Minister of Agriculture Lobin Lowe announced last week that government will buy AIP fertiliser from suppliers at a capped price of K27 000 while beneficiaries will contribute K7 500 per 50 kilogramme bag.
In an interview after publishing a research paper last week on why Malawi is experiencing a spike in fertiliser prices, Mwapata Policy Institute research fellow Christone Nyondo said government has no control over the cost of fertiliser as the largest price mark is influenced by external market forces at around 90 percent.
He said: “Surges in prices of fertiliser are mostly driven by external forces which are outside the control of the government.
“For instance, Free on Board [FOB] prices jumped by around 112 percent compared to the same time last year and considering port charges and other transport logistics, we have seen that 90 percent of charges are influenced at global level”.

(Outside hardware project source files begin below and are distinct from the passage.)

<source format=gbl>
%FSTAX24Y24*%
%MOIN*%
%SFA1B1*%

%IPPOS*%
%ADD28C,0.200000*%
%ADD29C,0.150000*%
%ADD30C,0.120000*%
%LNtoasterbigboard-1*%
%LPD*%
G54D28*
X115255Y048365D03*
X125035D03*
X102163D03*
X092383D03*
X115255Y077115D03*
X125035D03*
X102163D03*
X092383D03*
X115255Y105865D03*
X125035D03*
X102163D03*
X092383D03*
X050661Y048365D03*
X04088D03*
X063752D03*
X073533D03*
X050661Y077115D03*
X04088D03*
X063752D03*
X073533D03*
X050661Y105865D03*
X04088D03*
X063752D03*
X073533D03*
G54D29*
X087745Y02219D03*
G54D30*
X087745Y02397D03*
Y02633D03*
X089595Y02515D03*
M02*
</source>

Globally, Nyondo said food prices such as those for wheat and maize are driving prices up because countries such as China are stocking their strategic grain reserves in anticipation of lockdowns due to Covid-19.

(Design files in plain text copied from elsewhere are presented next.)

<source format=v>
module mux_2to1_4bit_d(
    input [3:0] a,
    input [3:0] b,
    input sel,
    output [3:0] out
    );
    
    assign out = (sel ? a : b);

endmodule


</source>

He, however, explained that as demand for fertiliser is increasing, it takes time for manufacturers to increase capacity to meet demand which also takes time; hence, price stabilisation should be expected next year.
Nyondo said Malawi is currently disadvantaged and may not realise decline in fertiliser prices because neighbouring Mozambique, Zambia and Zimbabwe, among other countries, are importing fertilisers and using same Beira and Nacala ports which Malawi depends on.

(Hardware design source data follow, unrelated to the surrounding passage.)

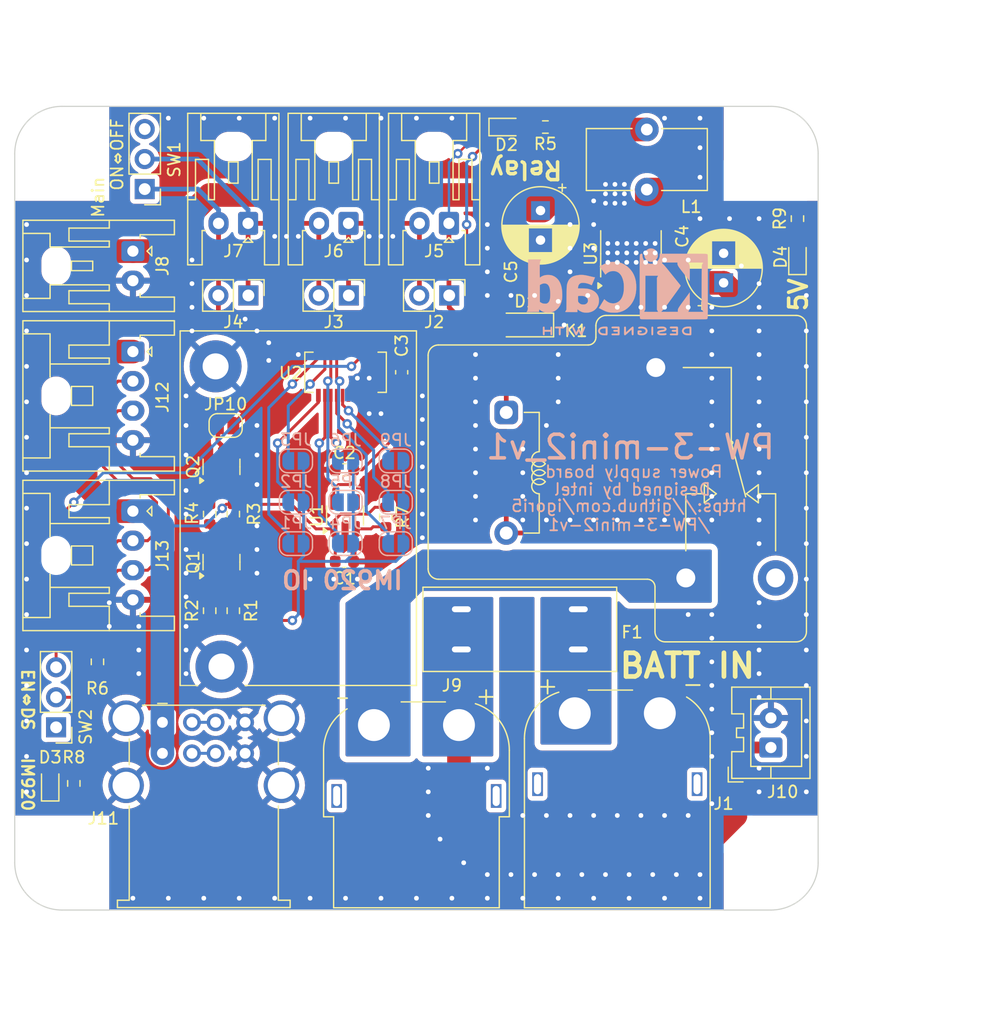
<source format=kicad_pcb>
(kicad_pcb
	(version 20240108)
	(generator "pcbnew")
	(generator_version "8.0")
	(general
		(thickness 1.6)
		(legacy_teardrops no)
	)
	(paper "A4")
	(layers
		(0 "F.Cu" signal)
		(31 "B.Cu" signal)
		(32 "B.Adhes" user "B.Adhesive")
		(33 "F.Adhes" user "F.Adhesive")
		(34 "B.Paste" user)
		(35 "F.Paste" user)
		(36 "B.SilkS" user "B.Silkscreen")
		(37 "F.SilkS" user "F.Silkscreen")
		(38 "B.Mask" user)
		(39 "F.Mask" user)
		(40 "Dwgs.User" user "User.Drawings")
		(41 "Cmts.User" user "User.Comments")
		(42 "Eco1.User" user "User.Eco1")
		(43 "Eco2.User" user "User.Eco2")
		(44 "Edge.Cuts" user)
		(45 "Margin" user)
		(46 "B.CrtYd" user "B.Courtyard")
		(47 "F.CrtYd" user "F.Courtyard")
		(48 "B.Fab" user)
		(49 "F.Fab" user)
		(50 "User.1" user)
		(51 "User.2" user)
		(52 "User.3" user)
		(53 "User.4" user)
		(54 "User.5" user)
		(55 "User.6" user)
		(56 "User.7" user)
		(57 "User.8" user)
		(58 "User.9" user)
	)
	(setup
		(stackup
			(layer "F.SilkS"
				(type "Top Silk Screen")
			)
			(layer "F.Paste"
				(type "Top Solder Paste")
			)
			(layer "F.Mask"
				(type "Top Solder Mask")
				(thickness 0.01)
			)
			(layer "F.Cu"
				(type "copper")
				(thickness 0.035)
			)
			(layer "dielectric 1"
				(type "core")
				(thickness 1.51)
				(material "FR4")
				(epsilon_r 4.5)
				(loss_tangent 0.02)
			)
			(layer "B.Cu"
				(type "copper")
				(thickness 0.035)
			)
			(layer "B.Mask"
				(type "Bottom Solder Mask")
				(thickness 0.01)
			)
			(layer "B.Paste"
				(type "Bottom Solder Paste")
			)
			(layer "B.SilkS"
				(type "Bottom Silk Screen")
			)
			(copper_finish "None")
			(dielectric_constraints no)
		)
		(pad_to_mask_clearance 0)
		(allow_soldermask_bridges_in_footprints no)
		(pcbplotparams
			(layerselection 0x00010fc_ffffffff)
			(plot_on_all_layers_selection 0x0000000_00000000)
			(disableapertmacros no)
			(usegerberextensions no)
			(usegerberattributes yes)
			(usegerberadvancedattributes yes)
			(creategerberjobfile yes)
			(dashed_line_dash_ratio 12.000000)
			(dashed_line_gap_ratio 3.000000)
			(svgprecision 6)
			(plotframeref no)
			(viasonmask no)
			(mode 1)
			(useauxorigin no)
			(hpglpennumber 1)
			(hpglpenspeed 20)
			(hpglpendiameter 15.000000)
			(pdf_front_fp_property_popups yes)
			(pdf_back_fp_property_popups yes)
			(dxfpolygonmode yes)
			(dxfimperialunits yes)
			(dxfusepcbnewfont yes)
			(psnegative no)
			(psa4output no)
			(plotreference yes)
			(plotvalue yes)
			(plotfptext yes)
			(plotinvisibletext no)
			(sketchpadsonfab no)
			(subtractmaskfromsilk no)
			(outputformat 1)
			(mirror no)
			(drillshape 0)
			(scaleselection 1)
			(outputdirectory "C:/Users/user/Desktop/基板データ/新規開発/PW-3-mini2-v1/gbr/")
		)
	)
	(net 0 "")
	(net 1 "GND")
	(net 2 "Net-(D4-A)")
	(net 3 "Net-(J11-D1+)")
	(net 4 "Net-(J1-Pin_2)")
	(net 5 "Net-(J11-D2+)")
	(net 6 "Net-(D1-A)")
	(net 7 "+5V")
	(net 8 "Net-(D3-A)")
	(net 9 "+BATT")
	(net 10 "Net-(L1-Pad1)")
	(net 11 "Net-(D3-K)")
	(net 12 "Net-(J2-Pin_2)")
	(net 13 "/Vout-")
	(net 14 "Net-(J3-Pin_2)")
	(net 15 "Net-(J4-Pin_2)")
	(net 16 "/IM920_IN")
	(net 17 "Net-(SW2-B)")
	(net 18 "unconnected-(SW2-A-Pad1)")
	(net 19 "Net-(Q1-C)")
	(net 20 "Net-(Q2-G)")
	(net 21 "Net-(U1-EN)")
	(net 22 "unconnected-(U3-NC-Pad3)")
	(net 23 "unconnected-(U3-NC-Pad2)")
	(net 24 "/IM920_RESET")
	(net 25 "unconnected-(U1-NC-Pad4)")
	(net 26 "unconnected-(K1-Pad12)")
	(net 27 "unconnected-(U2-NC-Pad12)")
	(net 28 "+3V3")
	(net 29 "unconnected-(U2-REG-Pad16)")
	(net 30 "unconnected-(U2-NC-Pad11)")
	(net 31 "Net-(Q1-B)")
	(net 32 "unconnected-(U2-NC-Pad14)")
	(net 33 "unconnected-(U2-IO9-Pad9)")
	(net 34 "unconnected-(U2-RSV-Pad20)")
	(net 35 "unconnected-(SW1-C-Pad3)")
	(net 36 "unconnected-(U2-NC-Pad13)")
	(net 37 "Net-(D2-A)")
	(net 38 "/CANH")
	(net 39 "/CANL")
	(net 40 "/IM920_IO1")
	(net 41 "/IM920_IO2")
	(net 42 "/IM920_IO6")
	(net 43 "/IM920_IO7")
	(net 44 "/IM920_IO5")
	(net 45 "/IM920_IO3")
	(net 46 "/IM920_IO4")
	(net 47 "/IM920_IO8")
	(net 48 "/IM920_IO10")
	(footprint "Resistor_SMD:R_0603_1608Metric" (layer "F.Cu") (at 119 97 90))
	(footprint "Package_TO_SOT_SMD:SOT-23-5" (layer "F.Cu") (at 139.956249 84.6125 90))
	(footprint "Capacitor_SMD:C_0603_1608Metric" (layer "F.Cu") (at 139.901249 88.505 180))
	(footprint "Resistor_SMD:R_0603_1608Metric" (layer "F.Cu") (at 130.5 92.675 90))
	(footprint "Capacitor_THT:CP_Radial_D6.3mm_P2.50mm" (layer "F.Cu") (at 156.5 58.817621 -90))
	(footprint "Capacitor_SMD:C_0603_1608Metric" (layer "F.Cu") (at 144.75 72.5 -90))
	(footprint "Resistor_SMD:R_0603_1608Metric" (layer "F.Cu") (at 130.5 84.5 90))
	(footprint "Resistor_SMD:R_0603_1608Metric" (layer "F.Cu") (at 117 107.2875 -90))
	(footprint "Connector_JST:JST_XA_S02B-XASK-1_1x02_P2.50mm_Horizontal" (layer "F.Cu") (at 122 62.25 -90))
	(footprint "Connector_AMASS:AMASS_XT60PW-M_1x02_P7.20mm_Horizontal" (layer "F.Cu") (at 166.6 101.35 180))
	(footprint "Connector_JST:JST_XA_B02B-XASK-1_1x02_P2.50mm_Vertical" (layer "F.Cu") (at 176 104.25 90))
	(footprint "Jumper:SolderJumper-2_P1.3mm_Open_RoundedPad1.0x1.5mm" (layer "F.Cu") (at 129.85 77))
	(footprint "Library:IM920s" (layer "F.Cu") (at 136 84 180))
	(footprint "Resistor_SMD:R_0603_1608Metric" (layer "F.Cu") (at 156.9125 51.75 180))
	(footprint "Capacitor_SMD:C_0603_1608Metric" (layer "F.Cu") (at 139.906249 80.75))
	(footprint "MountingHole:MountingHole_3.2mm_M3" (layer "F.Cu") (at 116 54))
	(footprint "MountingHole:MountingHole_3.2mm_M3" (layer "F.Cu") (at 176 54))
	(footprint "Inductor_THT:L_Toroid_Vertical_L10.0mm_W5.0mm_P5.08mm" (layer "F.Cu") (at 165.5 57.04 180))
	(footprint "Package_SO:SOIC-8_3.9x4.9mm_P1.27mm" (layer "F.Cu") (at 164.155 62.475 90))
	(footprint "Capacitor_THT:CP_Radial_D6.3mm_P2.50mm" (layer "F.Cu") (at 172 64.93238 90))
	(footprint "LED_SMD:LED_0603_1608Metric" (layer "F.Cu") (at 153.625 51.75))
	(footprint "Connector_JST:JST_XA_S04B-XASK-1_1x04_P2.50mm_Horizontal" (layer "F.Cu") (at 122 84.25 -90))
	(footprint "Connector_PinHeader_2.54mm:PinHeader_1x02_P2.54mm_Vertical" (layer "F.Cu") (at 140.275 66 -90))
	(footprint "Connector_JST:JST_XA_S02B-XASK-1_1x02_P2.50mm_Horizontal" (layer "F.Cu") (at 148.75 59.9 180))
	(footprint "Resistor_SMD:R_0603_1608Metric"
		(layer "F.Cu")
		(uuid "827244c0-d032-4ceb-b79b-4a495cee11ef")
		(at 178.25 59.5 -90)
		(descr "Resistor SMD 0603 (1608 Metric), squa
... [612169 chars truncated]
</source>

Nyondo explained that such a development puts pressure on port usage, transportation and facilities that handle fertilisers at the port, among other issues; hence, prices may not come down soon until next year.
The critical thing for government and everyone involved in fertiliser business Nyondo said is to manage logistics in bringing fertiliser into the country say in February, March and April when there is less pressure and manufacturers ship fertiliser; hence, Malawi can procure cheaply and store the quantities, resulting in lower prices.
International Food Policy Research Institute (Ifpri) research fellow Jan Duchoslav in an interview agreed with Nyondo, saying rising fertiliser prices is a problem that is there and they think that there is nothing that can be done about it in the short-term.
He said it remains to be seen whether the government will be able to procure fertiliser at K27 000 as announced because there is yet a comparable data analysis to be done.
“The long-term policy should not be to keep on subsidising but farmers should be raised out of the current status to be able to afford fertiliser over time, but this may not happen in one or two years,” said Duchoslav.
However, director of crop development in the Ministry of Agriculture Godfrey Ching’oma allayed fears from experts on the capping of the fertiliser prices in the AIP, saying government already worked out the costs based on prices offered by companies abroad.
He said for instance, some external suppliers are offering about $670 000 per tonne of fertiliser which may cost K25 000 when shipped into the country but government pegged it at K27 000 average price which informed the decision to cap the price of a 50 kg bag in AIP.
He said: “The private sector will sign contracts with us to buy at K27 000, if they sign the contract, they have to comply with the terms.”
However, Fertiliser Association of Malawi president Dimitri Giannakis said maintaining the prices at K27 000 between now and December will be dependent on the stability of the economy.
Debate on fertiliser prices rages on as government is preparing for the AIP for farmers to benefit in the forth-coming growing season.
Fertiliser is a key component for agricultural production in the country and if not well managed, the majority of farmers would not be able to afford it, resulting in a food deficit for the population.